Following Sony’s previous Marvel productions from the two Venom flicks to Morbius that awkwardly tried to connect as its own universe, Madame Web functions as its own beast, taking place in 2003, a time when we had female-led superhero movies like Catwoman and Elektra. Played by the aforementioned Dakota Johnson, Cassandra Webb, an awkward paramedic in Manhattan who, after an accident, develops psychic abilities as a clairvoyant which allow her to see into the future. When she is forced to confront her past when Ezekiel Sims (Tahar Rahim) is targeting three women, Cassandra becomes the reluctant hero for the trio who will become Spider-people in the future.

▸ EXERCISE PROMPT: Copy the Madame Web passage word for word, from its first sentence to its last.

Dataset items
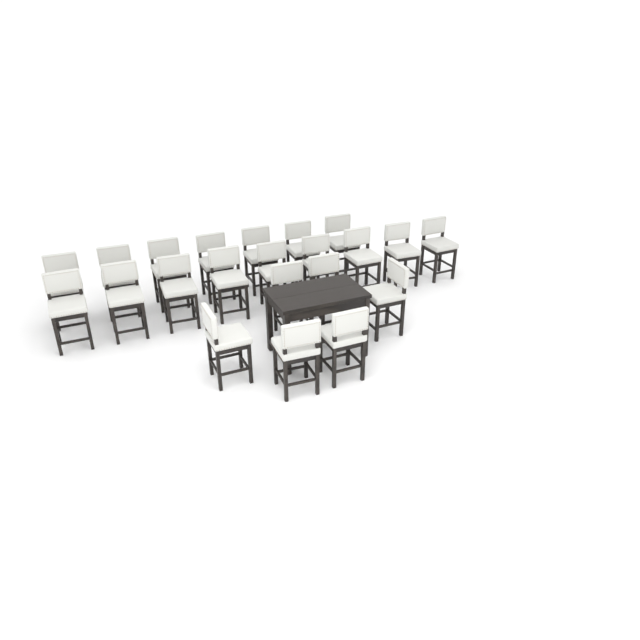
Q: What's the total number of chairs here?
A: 22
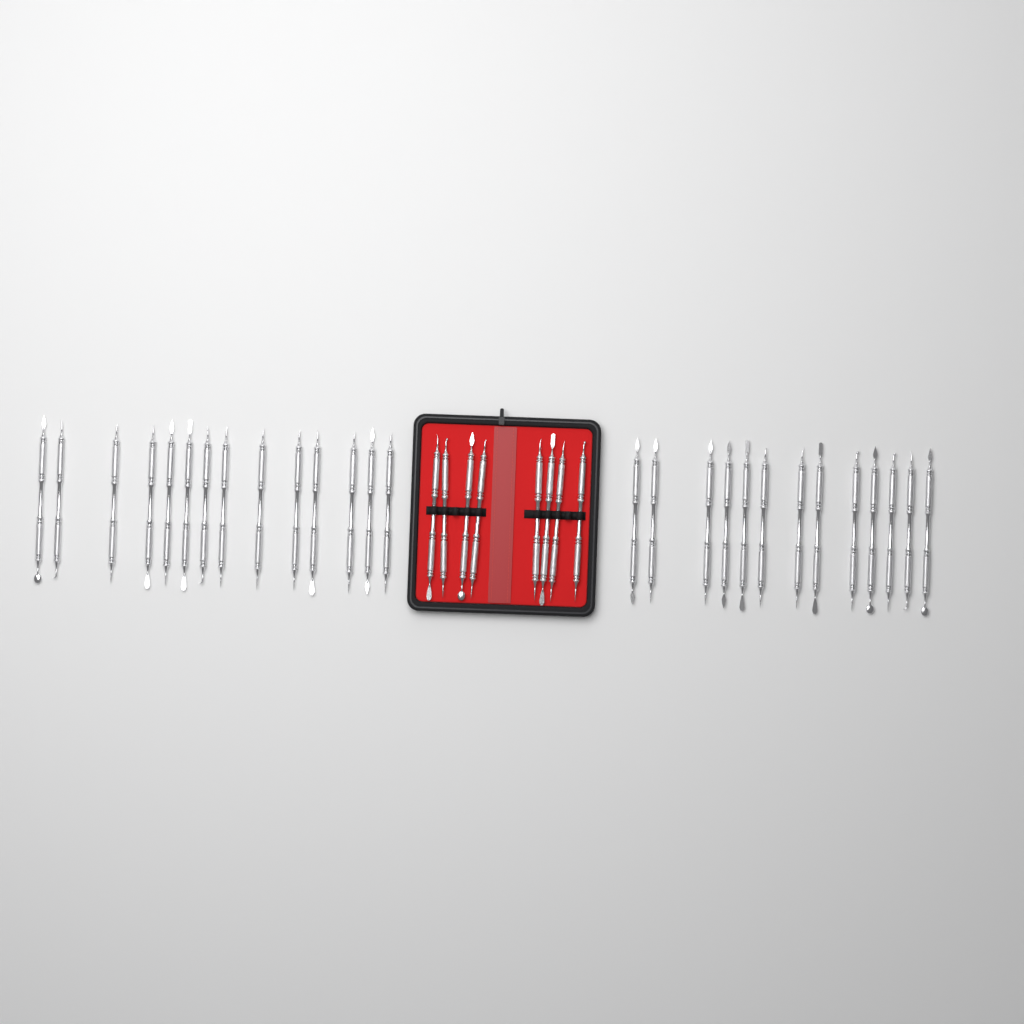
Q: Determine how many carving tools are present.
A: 35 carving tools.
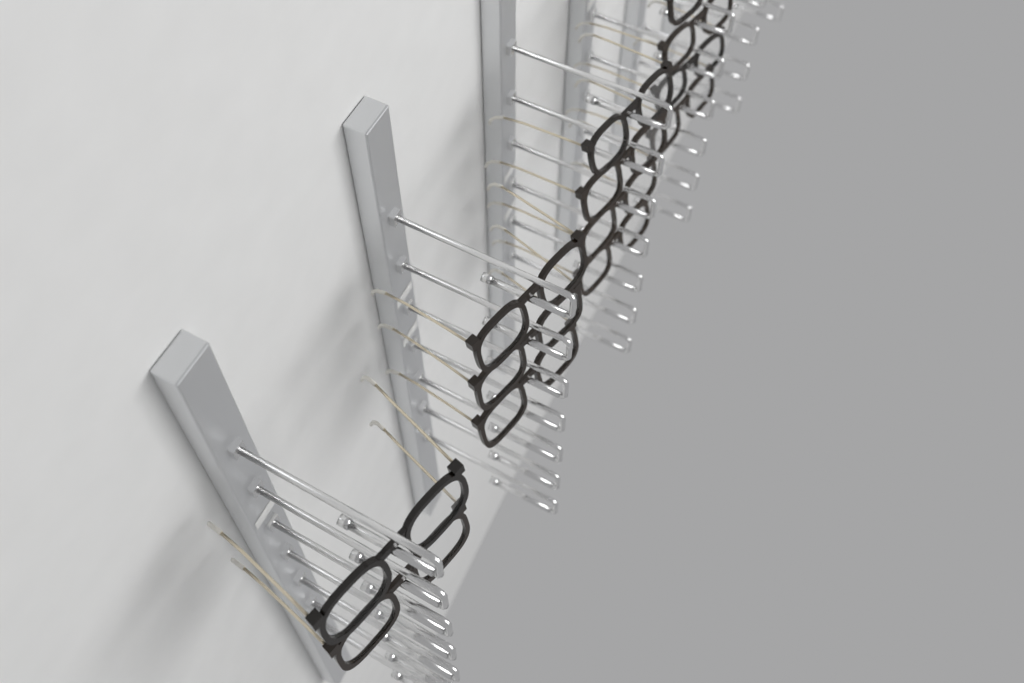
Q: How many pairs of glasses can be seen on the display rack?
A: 13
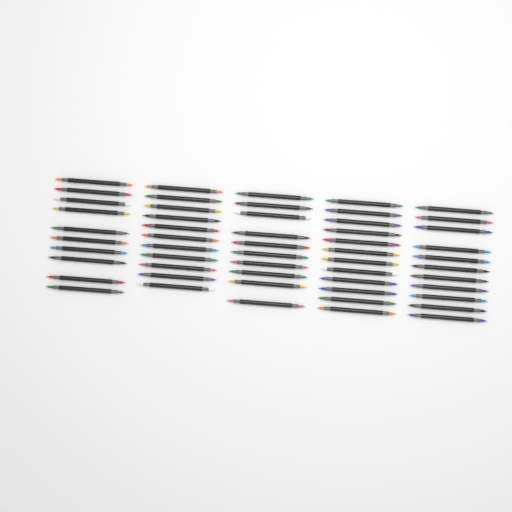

▸ SOLUTION BELOW:
Following Sony’s previous Marvel productions from the two Venom flicks to Morbius that awkwardly tried to connect as its own universe, Madame Web functions as its own beast, taking place in 2003, a time when we had female-led superhero movies like Catwoman and Elektra. Played by the aforementioned Dakota Johnson, Cassandra Webb, an awkward paramedic in Manhattan who, after an accident, develops psychic abilities as a clairvoyant which allow her to see into the future. When she is forced to confront her past when Ezekiel Sims (Tahar Rahim) is targeting three women, Cassandra becomes the reluctant hero for the trio who will become Spider-people in the future.